On a more serious note, here’s yet more unsatisfactory advice from the NYT Magazine Sunday “Ethicist”.
Question:
Our university’s faculty club gives members a $2 discount on lunches. A colleague, not a member, habitually cheats the system by claiming the discount. He is now up for tenure. Based on our department’s criteria, he is indisputably qualified, yet I’m inclined to vote against him because of his dishonesty and its potential extension to his research. May I reject him professionally because of his lunch behavior? Anonymous, California
The Ethicist’s Answer:
If you’re eager to respond disproportionally to a colleague’s petty transgression, why not just go over to his house and shoot him? That’ll teach him to cadge a $2 discount.
I realize that his repeated paltry swindles must rankle, and they do add up. Under the circumstances, you may deny this fellow your friendship, but you may not deny him his job.
There’s more I haven’t quoted, but even in full I find this answer very unhelpful. (For example, if the advice is to tattle to the faculty club management, this seems quite likely to lead to the sort of stink that gets back to the administration and would likely have some effect on a tenure decision…)
I do think that fraud or theft, if proved beyond reasonable doubt, is a reason to deny someone tenure, especially in a law school; the only issue here for me is only whether there’s a de minimis exception. I’m not sure it makes any difference if the person were fiddling expense accounts or diddling the faculty club for a discount. Either way, doesn’t it suggest a lack of basic rectitude? And isn’t that relevant?
On the other hand, my instinct is that most non-work-related personal issues that don’t rise to the level of illegality are not relevant to a tenure vote. If the candidate had a messy divorce from a charming spouse, that’s none of our business. And even if the candidate were a serial adulterer, as long as it didn’t involve students, I think I would turn a blind eye during the tenure vote. (Or at least that I ought to.) However, were I ever to encounter job-related cruelty to students, staff, or even colleagues, I’d certainly take that into account.
So my questions to readers are:
1. Are my instincts on either of these questions wrong?

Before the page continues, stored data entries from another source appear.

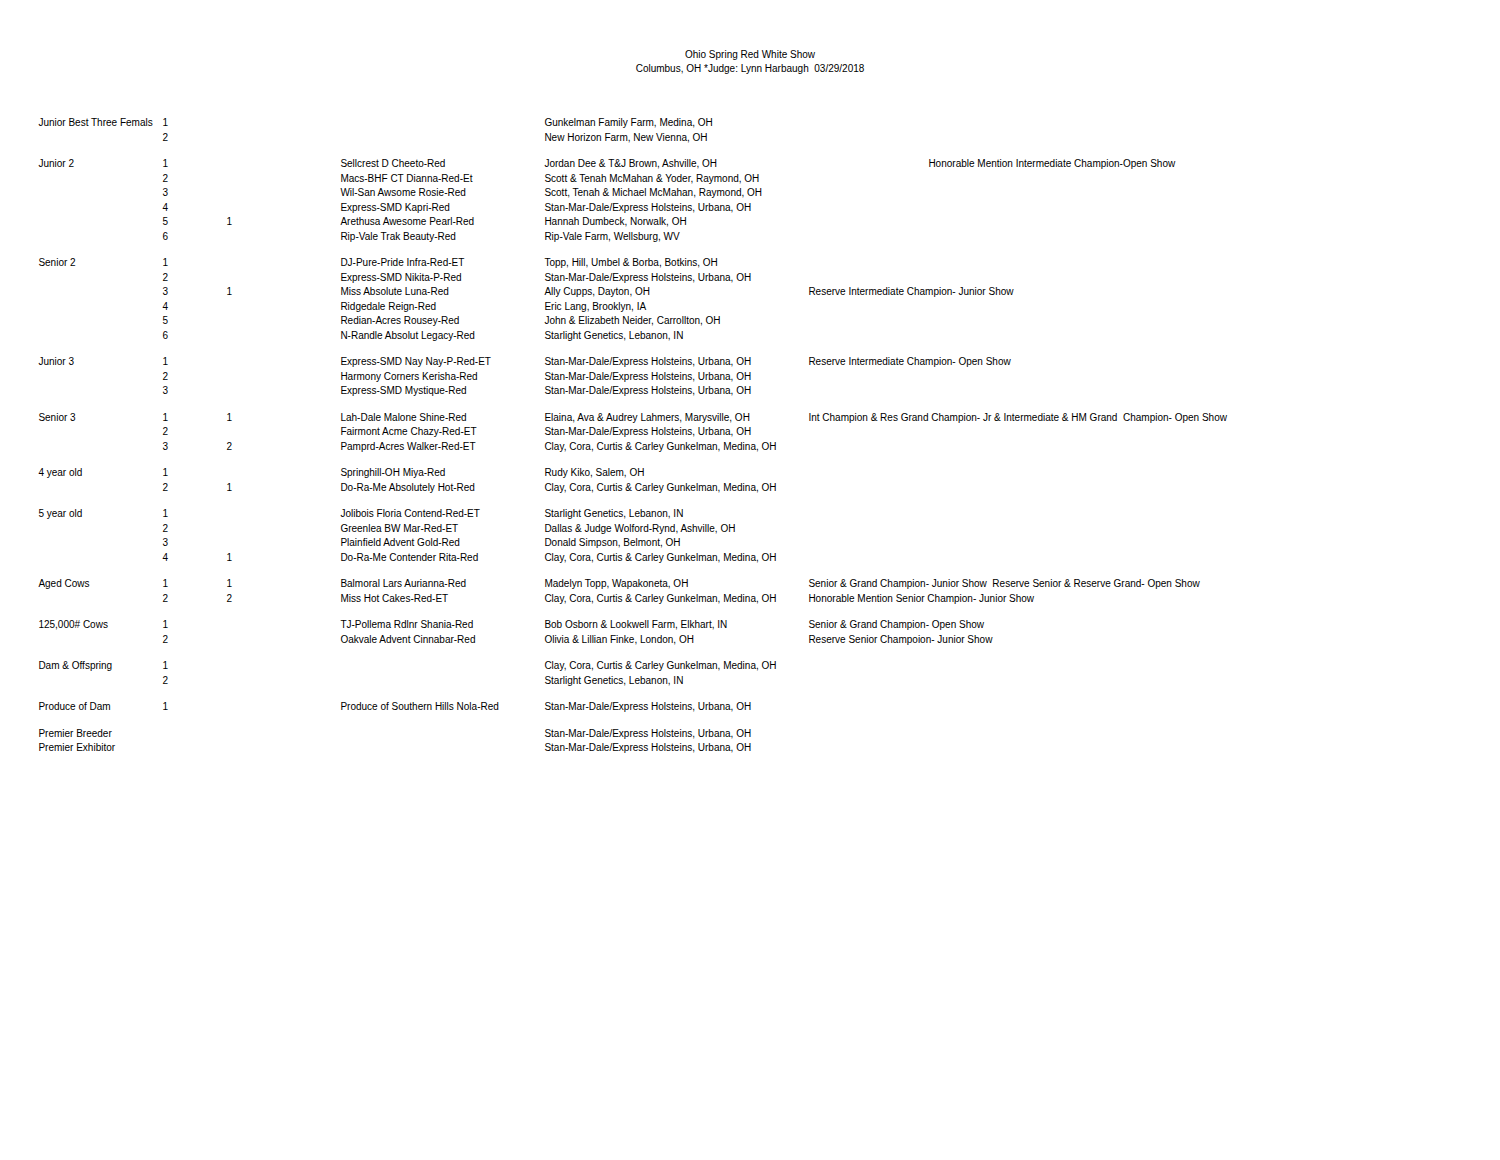Ohio Spring Red White Show
Columbus, OH *Judge: Lynn Harbaugh 03/29/2018
| Junior Best Three Femals | 1 | | | Gunkelman Family Farm, Medina, OH | |
| | 2 | | | New Horizon Farm, New Vienna, OH | |
| Junior 2 | 1 | | Sellcrest D Cheeto-Red | Jordan Dee & T&J Brown, Ashville, OH | Honorable Mention Intermediate Champion-Open Show |
| | 2 | | Macs-BHF CT Dianna-Red-Et | Scott & Tenah McMahan & Yoder, Raymond, OH | |
| | 3 | | Wil-San Awsome Rosie-Red | Scott, Tenah & Michael McMahan, Raymond, OH | |
| | 4 | | Express-SMD Kapri-Red | Stan-Mar-Dale/Express Holsteins, Urbana, OH | |
| | 5 | 1 | Arethusa Awesome Pearl-Red | Hannah Dumbeck, Norwalk, OH | |
| | 6 | | Rip-Vale Trak Beauty-Red | Rip-Vale Farm, Wellsburg, WV | |
| Senior 2 | 1 | | DJ-Pure-Pride Infra-Red-ET | Topp, Hill, Umbel & Borba, Botkins, OH | |
| | 2 | | Express-SMD Nikita-P-Red | Stan-Mar-Dale/Express Holsteins, Urbana, OH | |
| | 3 | 1 | Miss Absolute Luna-Red | Ally Cupps, Dayton, OH | Reserve Intermediate Champion- Junior Show |
| | 4 | | Ridgedale Reign-Red | Eric Lang, Brooklyn, IA | |
| | 5 | | Redian-Acres Rousey-Red | John & Elizabeth Neider, Carrollton, OH | |
| | 6 | | N-Randle Absolut Legacy-Red | Starlight Genetics, Lebanon, IN | |
| Junior 3 | 1 | | Express-SMD Nay Nay-P-Red-ET | Stan-Mar-Dale/Express Holsteins, Urbana, OH | Reserve Intermediate Champion- Open Show |
| | 2 | | Harmony Corners Kerisha-Red | Stan-Mar-Dale/Express Holsteins, Urbana, OH | |
| | 3 | | Express-SMD Mystique-Red | Stan-Mar-Dale/Express Holsteins, Urbana, OH | |
| Senior 3 | 1 | 1 | Lah-Dale Malone Shine-Red | Elaina, Ava & Audrey Lahmers, Marysville, OH | Int Champion & Res Grand Champion- Jr & Intermediate & HM Grand Champion- Open Show |
| | 2 | | Fairmont Acme Chazy-Red-ET | Stan-Mar-Dale/Express Holsteins, Urbana, OH | |
| | 3 | 2 | Pamprd-Acres Walker-Red-ET | Clay, Cora, Curtis & Carley Gunkelman, Medina, OH | |
| 4 year old | 1 | | Springhill-OH Miya-Red | Rudy Kiko, Salem, OH | |
| | 2 | 1 | Do-Ra-Me Absolutely Hot-Red | Clay, Cora, Curtis & Carley Gunkelman, Medina, OH | |
| 5 year old | 1 | | Jolibois Floria Contend-Red-ET | Starlight Genetics, Lebanon, IN | |
| | 2 | | Greenlea BW Mar-Red-ET | Dallas & Judge Wolford-Rynd, Ashville, OH | |
| | 3 | | Plainfield Advent Gold-Red | Donald Simpson, Belmont, OH | |
| | 4 | 1 | Do-Ra-Me Contender Rita-Red | Clay, Cora, Curtis & Carley Gunkelman, Medina, OH | |
| Aged Cows | 1 | 1 | Balmoral Lars Aurianna-Red | Madelyn Topp, Wapakoneta, OH | Senior & Grand Champion- Junior Show Reserve Senior & Reserve Grand- Open Show |
| | 2 | 2 | Miss Hot Cakes-Red-ET | Clay, Cora, Curtis & Carley Gunkelman, Medina, OH | Honorable Mention Senior Champion- Junior Show |
| 125,000# Cows | 1 | | TJ-Pollema Rdlnr Shania-Red | Bob Osborn & Lookwell Farm, Elkhart, IN | Senior & Grand Champion- Open Show |
| | 2 | | Oakvale Advent Cinnabar-Red | Olivia & Lillian Finke, London, OH | Reserve Senior Champoion- Junior Show |
| Dam & Offspring | 1 | | | Clay, Cora, Curtis & Carley Gunkelman, Medina, OH | |
| | 2 | | | Starlight Genetics, Lebanon, IN | |
| Produce of Dam | 1 | | Produce of Southern Hills Nola-Red | Stan-Mar-Dale/Express Holsteins, Urbana, OH | |
| Premier Breeder | | | | Stan-Mar-Dale/Express Holsteins, Urbana, OH | |
| Premier Exhibitor | | | | Stan-Mar-Dale/Express Holsteins, Urbana, OH | |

2. If my very much lower tolerance for law-breaking is the right standard, is it right generally, or is there a higher standard for law professors because of the nature of our enterprise? In other words, does it matter more if a teacher of tort is ethically elastic than it would in the cases of teachers of De Hooch, irregular verbs, Nietzsche, plate tectonics, Skinner boxes, statistics, or surgery?
[For debate over a somewhat related question, see the Yale Law Journal Debate Blog; there the question was whether to refuse to publish an otherwise worthy article due to qualms about offensive behavior by the author that had no direct connection to the article.]